=== DATASET RECORDS ===

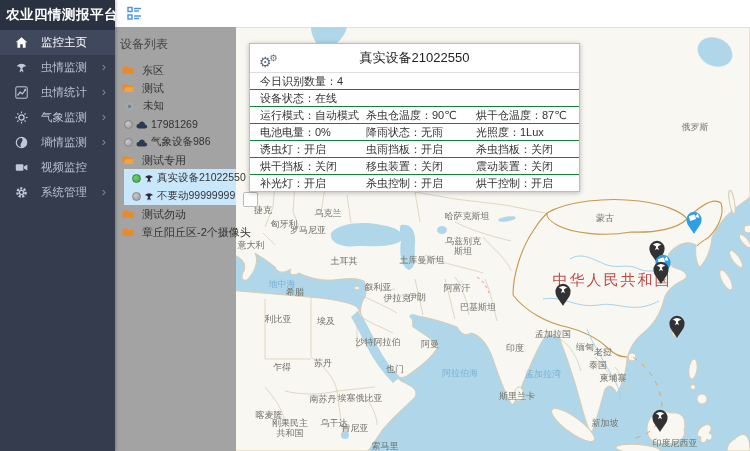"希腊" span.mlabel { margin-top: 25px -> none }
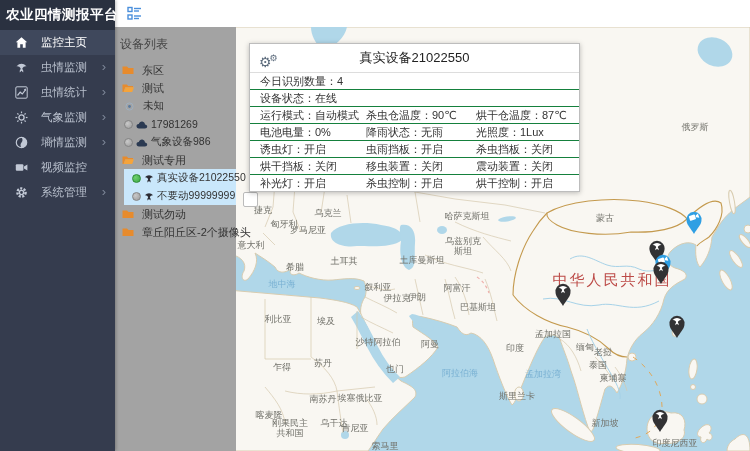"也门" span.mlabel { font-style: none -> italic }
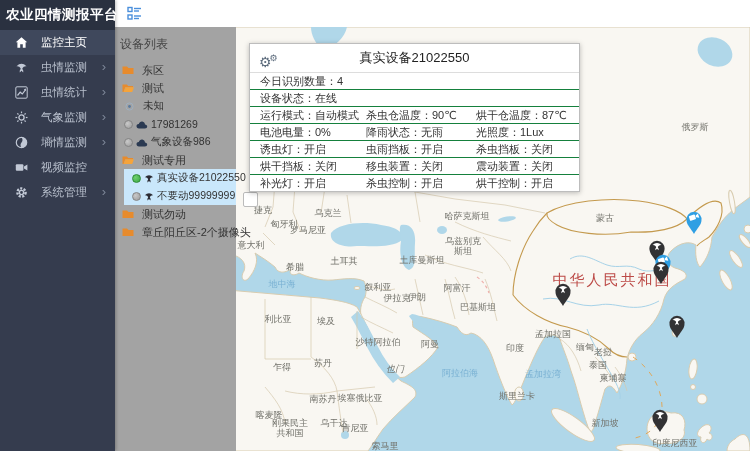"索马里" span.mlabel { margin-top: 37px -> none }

===
=== DATASET RECORDS ===

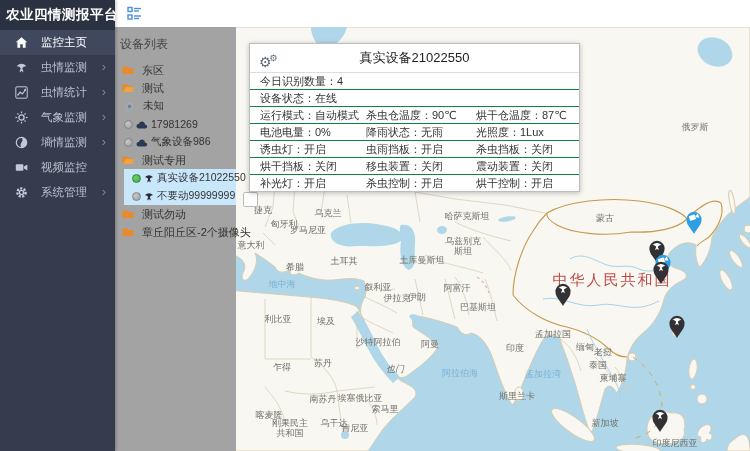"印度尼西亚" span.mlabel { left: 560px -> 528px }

===
=== DATASET RECORDS ===

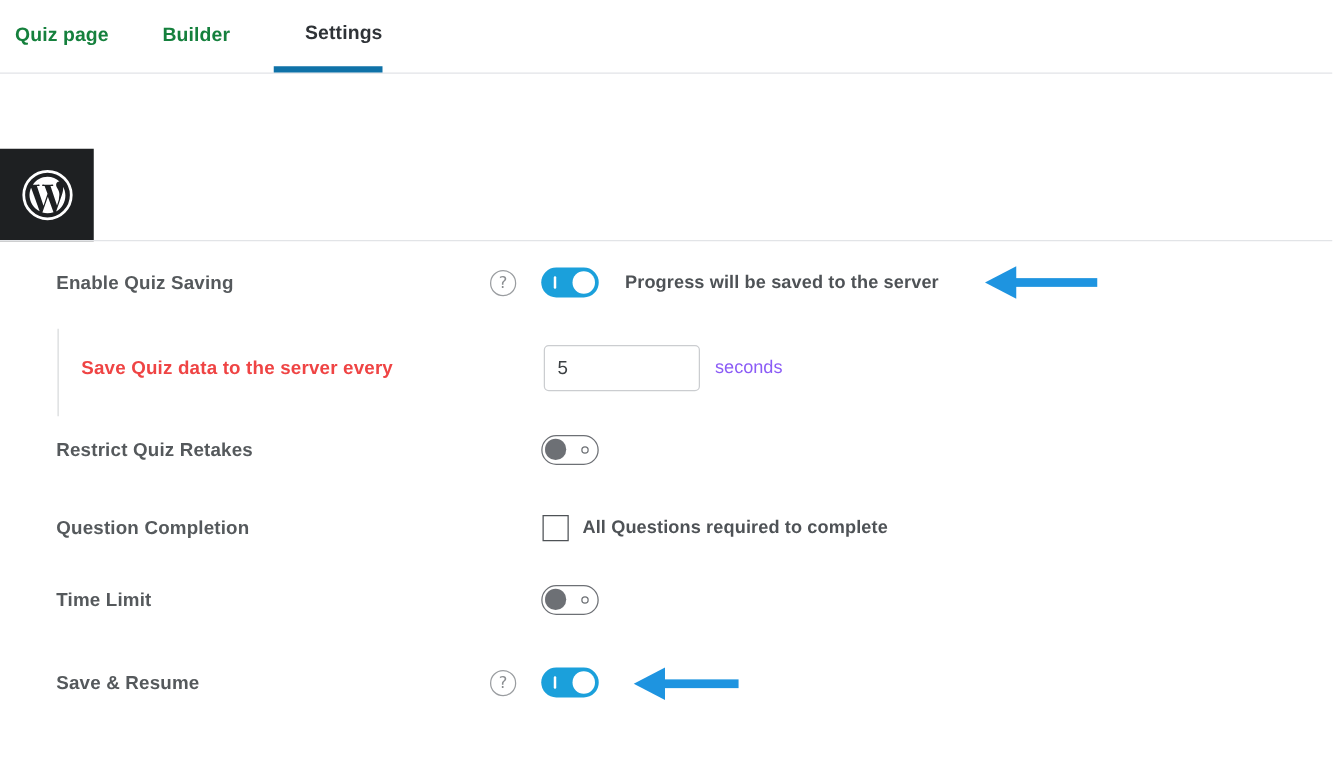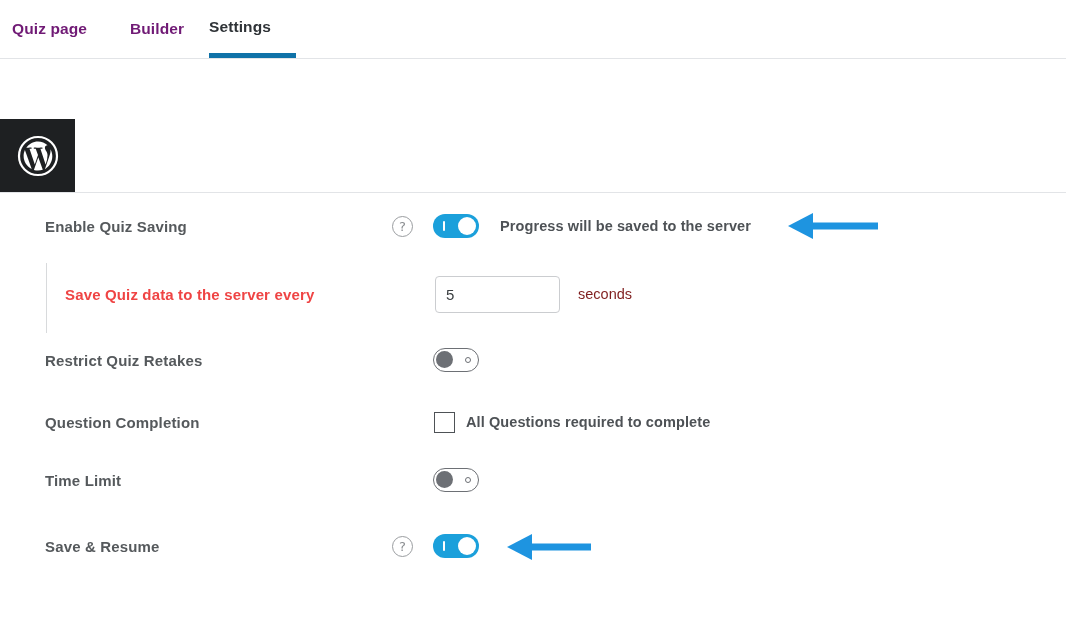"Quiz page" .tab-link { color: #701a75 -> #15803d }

===

### TASK
Once the line with "font-style: none ->" is found above, transcribe each line from it through the line with "margin-top: 37px ->", exactly, and omit the pictures.

### RESULT FOR THIS EXERCISE
"也门" span.mlabel { font-style: none -> italic }
"索马里" span.mlabel { margin-top: 37px -> none }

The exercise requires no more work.